AVAILABLE DATA:
----
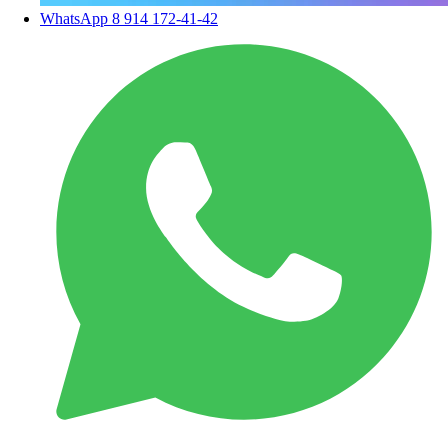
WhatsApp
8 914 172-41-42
----
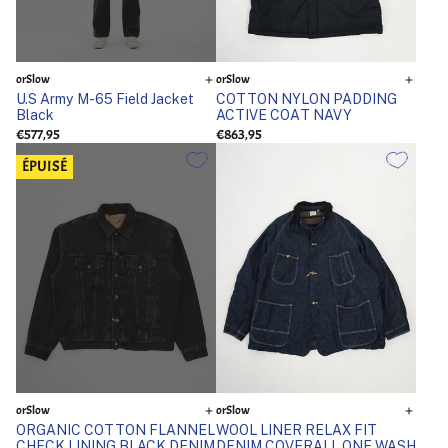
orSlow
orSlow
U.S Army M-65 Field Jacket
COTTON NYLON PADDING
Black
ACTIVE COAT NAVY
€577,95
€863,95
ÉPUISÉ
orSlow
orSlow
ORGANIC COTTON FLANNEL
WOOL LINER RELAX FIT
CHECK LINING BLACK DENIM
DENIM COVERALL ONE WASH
----
ACTION ITEM:
Would you count the lines in the entries that hold "DENIM" and reply with only the count?

WRITTEN ANSWER:
2